Le code noir, Colbert, la négrophobie d’Etat: le temps des réparations


Le code noir, Colbert, la négrophobie d’Etat: le temps des réparations

Dans une lettre ouverte au Ministre de la Justice, plusieurs intellectuels, militants politique, artistes et organisations anti-raciste soutiennent l’action symbolique menée par la Brigade Anti Négrophobie sur la statue de Colbert. « Réparer, c’est d’abord et avant tout rétablir la dignité bafouée des victimes du Code Noir, restaurer leur mémoire, restituer leur histoire volée… »

 

 

Monsieur le Ministre de la Justice et Garde des Sceaux,

Le mardi 23 juin 2020, la statue de Colbert trônant à l’entrée de l’Assemblée nationale a été maculée de peinture rouge, couleur du sang versé par les victimes de l’esclavage négrier perpétré par la France pendant plusieurs siècles dans ses colonies et en Amérique, et taguée de l’inscription « NÉGROPHOBIE D’ÉTAT ».

L’auteur de cette action symbolique, Franco Lollia, porte-parole de la Brigade Anti Négrophobie et Guy Florentin avocat, expliquent :

Les Nostalgiques du régime esclavagiste du Sud des États-Unis défendent les statues des généraux confédérés « séparatistes » qui ont combattu l’Union pour maintenir l’esclavage des Noirs.

L’État français et les nostalgiques du temps béni des colonies défendent la statue de Colbert « séparatiste en chef », créateur du Code Noir promulgué en 1685 qui a évacué l’homme noir du genre humain : « déclarons les esclaves être meubles » (article 44).

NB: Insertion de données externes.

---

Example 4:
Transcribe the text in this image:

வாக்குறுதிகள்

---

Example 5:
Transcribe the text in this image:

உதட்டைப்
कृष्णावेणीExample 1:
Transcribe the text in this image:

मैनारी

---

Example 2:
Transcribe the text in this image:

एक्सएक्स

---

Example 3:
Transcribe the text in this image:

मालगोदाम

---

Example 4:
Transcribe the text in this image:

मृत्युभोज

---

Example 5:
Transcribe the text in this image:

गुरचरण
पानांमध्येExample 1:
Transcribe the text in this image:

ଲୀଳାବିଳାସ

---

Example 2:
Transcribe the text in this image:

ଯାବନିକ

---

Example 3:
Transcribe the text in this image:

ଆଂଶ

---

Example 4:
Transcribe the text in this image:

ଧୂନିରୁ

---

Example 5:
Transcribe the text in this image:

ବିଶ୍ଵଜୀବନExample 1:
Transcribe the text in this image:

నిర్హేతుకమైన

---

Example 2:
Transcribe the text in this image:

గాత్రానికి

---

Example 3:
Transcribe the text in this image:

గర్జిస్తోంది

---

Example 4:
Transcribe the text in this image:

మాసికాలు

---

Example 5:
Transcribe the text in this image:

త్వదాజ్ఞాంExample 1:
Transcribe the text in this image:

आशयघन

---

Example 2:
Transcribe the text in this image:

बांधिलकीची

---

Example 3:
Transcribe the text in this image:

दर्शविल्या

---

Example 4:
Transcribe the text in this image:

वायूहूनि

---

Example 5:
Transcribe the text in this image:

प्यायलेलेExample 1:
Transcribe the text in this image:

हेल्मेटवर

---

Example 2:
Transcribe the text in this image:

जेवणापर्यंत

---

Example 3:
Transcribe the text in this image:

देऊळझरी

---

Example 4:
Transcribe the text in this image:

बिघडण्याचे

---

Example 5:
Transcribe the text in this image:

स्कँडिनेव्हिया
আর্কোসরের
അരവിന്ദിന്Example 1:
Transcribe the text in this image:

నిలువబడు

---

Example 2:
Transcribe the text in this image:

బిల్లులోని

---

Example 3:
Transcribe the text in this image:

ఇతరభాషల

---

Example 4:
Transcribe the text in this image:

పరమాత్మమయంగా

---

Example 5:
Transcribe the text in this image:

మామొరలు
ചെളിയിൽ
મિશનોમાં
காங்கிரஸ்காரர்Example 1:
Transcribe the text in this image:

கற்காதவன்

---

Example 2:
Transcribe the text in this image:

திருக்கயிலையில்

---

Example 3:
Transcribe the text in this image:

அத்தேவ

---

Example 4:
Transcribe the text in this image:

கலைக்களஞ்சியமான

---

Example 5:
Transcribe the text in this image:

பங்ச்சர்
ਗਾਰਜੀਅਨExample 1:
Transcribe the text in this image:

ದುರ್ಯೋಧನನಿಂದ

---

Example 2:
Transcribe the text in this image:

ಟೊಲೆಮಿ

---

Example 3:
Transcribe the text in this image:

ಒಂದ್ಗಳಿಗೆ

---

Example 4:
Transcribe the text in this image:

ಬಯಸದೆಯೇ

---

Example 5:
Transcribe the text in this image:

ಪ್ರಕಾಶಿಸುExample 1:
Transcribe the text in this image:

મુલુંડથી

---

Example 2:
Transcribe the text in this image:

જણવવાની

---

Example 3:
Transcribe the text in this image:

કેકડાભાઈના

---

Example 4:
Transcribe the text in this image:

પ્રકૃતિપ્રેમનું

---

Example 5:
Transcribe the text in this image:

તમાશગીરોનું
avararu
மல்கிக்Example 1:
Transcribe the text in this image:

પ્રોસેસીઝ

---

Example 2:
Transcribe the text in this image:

Grâce au geste symbolique et pédagogique de la Brigade Anti Négrophobie, amplement divulgué par tous les médias, nul n’ignore désormais en France la présence statufiée de Colbert à l’entrée de l’Assemblée Nationale, et chacun a appris, en même temps, que cet auguste personnage est l’instigateur, l’inspirateur du Code Noir, qui, en raison de la seule couleur de peau, a légalisé la vente, l’achat, le vol, la déportation, le meurtre, le lynchage, le viol, d’un mot la déshumanisation d’enfants, de femmes et d’hommes, dans le but d’enrichir la France, et les a maintenus prisonniers de ce système de Terrorisme d’État jusqu’en 1848.

Il s’agit bien de terrorisme d’État, car les malheureux qui tentaient d’échapper à ce régime barbare avaient les oreilles coupées et étaient marqués d’une fleur de lys sur une épaule à la première tentative ; à la deuxième tentative, ils avaient le jarret coupé et étaient marqués d’une fleur de lys sur l’autre épaule, et à la troisième tentative, ils étaient punis de mort (article 38). Le prix de l’esclave puni de mort par son maître était estimé avant l’exécution et payé au maître, par le représentant de l’État (article 40).

Ces femmes et ces hommes n’avaient aucun recours, car l’accès aux tribunaux leur était interdit (article 31), même comme témoins. Ils pouvaient, en revanche, être poursuivis « criminellement » (article 32). Leurs enfants ne leur appartenaient pas et pouvaient leur être arrachés et vendus étant la « propriété » du maître.

Le Code Noir n’était donc pas la prétendue « œuvre humanitaire » ayant donné à l’homme Africain des droits qu’il n’aurait pas possédés avant sa promulgation.

C’est pour réparer l’oubli insupportable et insultant pour la mémoire des victimes et de leurs descendants que les militants de la Brigade Anti-Négrophobie dénoncent le Code Noir et Colbert depuis près de deux décennies par des moyens juridiques et pacifiques, dans l’indifférence totale d’une Nation qui prône la liberté d’expression, mais qui, dans la réalité, en réserve certains usages à des « communicants autorisés » qui monopolisent la parole et forgent l’opinion publique.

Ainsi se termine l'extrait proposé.